It could be a strategical investment to create an ecosystem out of technology that you know the best and can influence its direction, to then sell customizations and develop services on top of it. Like MS is doing here. Or RedHat. Or Google with Kubernetes. Or Canonical with Ubuntu. And so on.

It could be a lot of things. Would you like to argue that it is some specific thing that couldn't possibly lead to the sort of oligopoly or monopoly position that Microsoft has eagerly sought and maintained in the past? If so, which exact thing?
I'm arguing that the premise of non-free software and services being somehow better because there must be a catch is just ludicrous. So no, I don't want to argue "it is some specific thing".

I don't think MS is very charitable company and dislike many things about them, but sometimes a deal is just mutually beneficial. Better at times than with paid products.

And if Microsoft has something terrible planned, the community would just fork the project and go in a different direction.

Moreover I want to add that people, and companies, change. Just like a nation isn't the same it was 100 years ago, Microsoft too might have toned down its malicious practises. Just as a thought to you. We don't anymore blame Germans for being Nazis either.

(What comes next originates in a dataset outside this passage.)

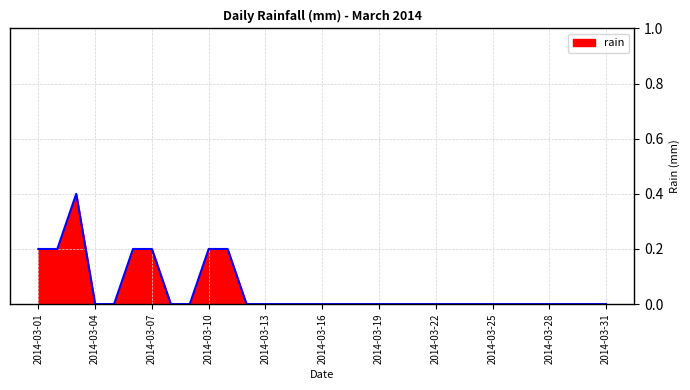

What is the maximum value shown in the chart?

0.4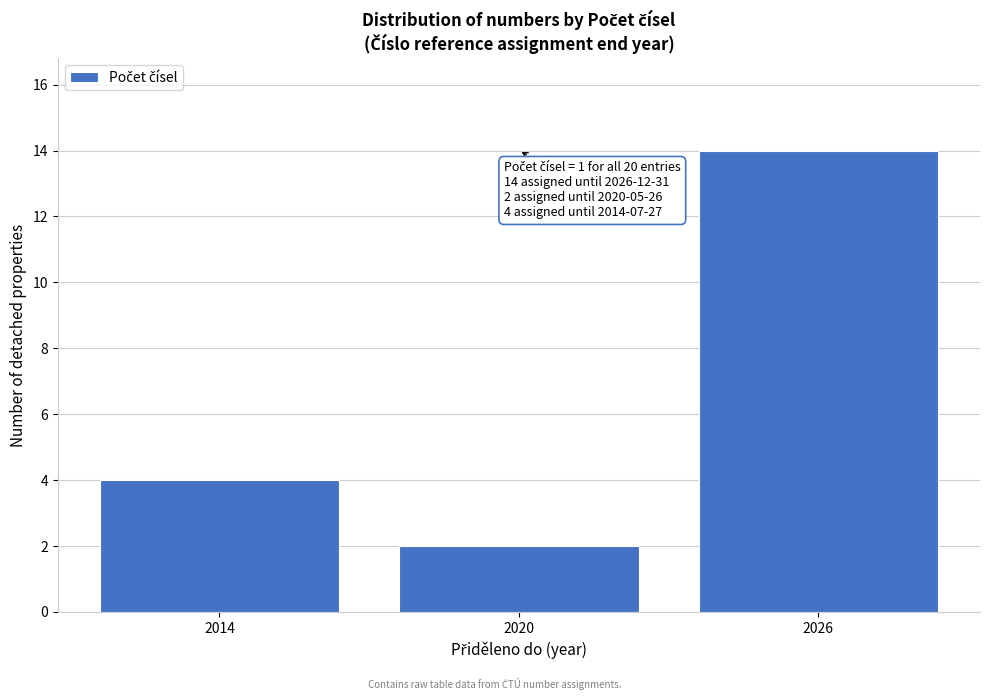

Reading left to right, extract all data points from this chart.

2014=4	2020=2	2026=14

I'm not saying paid IDEs are necessarily better. But I am saying that in practice, commercial IDE vendors have been making superior products to the free-as-in-speech ones, and have been for 20 years at least.

You blow a lot of smoke here, with "sometimes" and "might". Sure, Microsoft could have been taken over by angels straight from heaven, and is now only intent on doing charitable works until the money runs out. Many things are possible. But possible doesn't mean true. If you'd like to argue something's true, by all means do it.

I think the only substance is "the community would just fork". One, there's no particular proof that a bunch of volunteers can make something like that. Two, that's an enormous effort. Look at how much work and time it took between MS using a free IE to kill Netscape and the emergence of Firefox. And that only worked because Mozilla found a revenue model that let it afford the large number of full-time engineers needed to produce a browser.

So if you're serious about your argument, why don't you explain exactly how "the community" will afford to do that fork. And why your imagined destruction of paid developer tool vendors like JetBrains and handing MS a monopoly in the market is ok as long as you're getting something free right now.

Github has made their pricing model and the motivations for it pretty clear. They subsidize their hosted service with enterprise self-hosted pricing to justify expanding their feature set. This has been true for a long time, well before the MS acquisition. The things that have changed are:

- Developments that were in place were released.

- The subsidization model made pricing structure changes possible.

None of this has to be a big conspiracy or a big change from Microsoft's acquisition. It's possible they just have a business model that's less nefarious than you're able or willing to understand.

That's an adequate slam at the end there, but I'm more interested in your claim about "to justify expanding their feature set." How about you give me the elevator pitch on that. Because the obvious alternative explanation is that Github was doing what a lot of companies have done: use a loss-leader pricing scheme to establish market dominance, allowing them to charge more to customers for whom that dominance is a feature.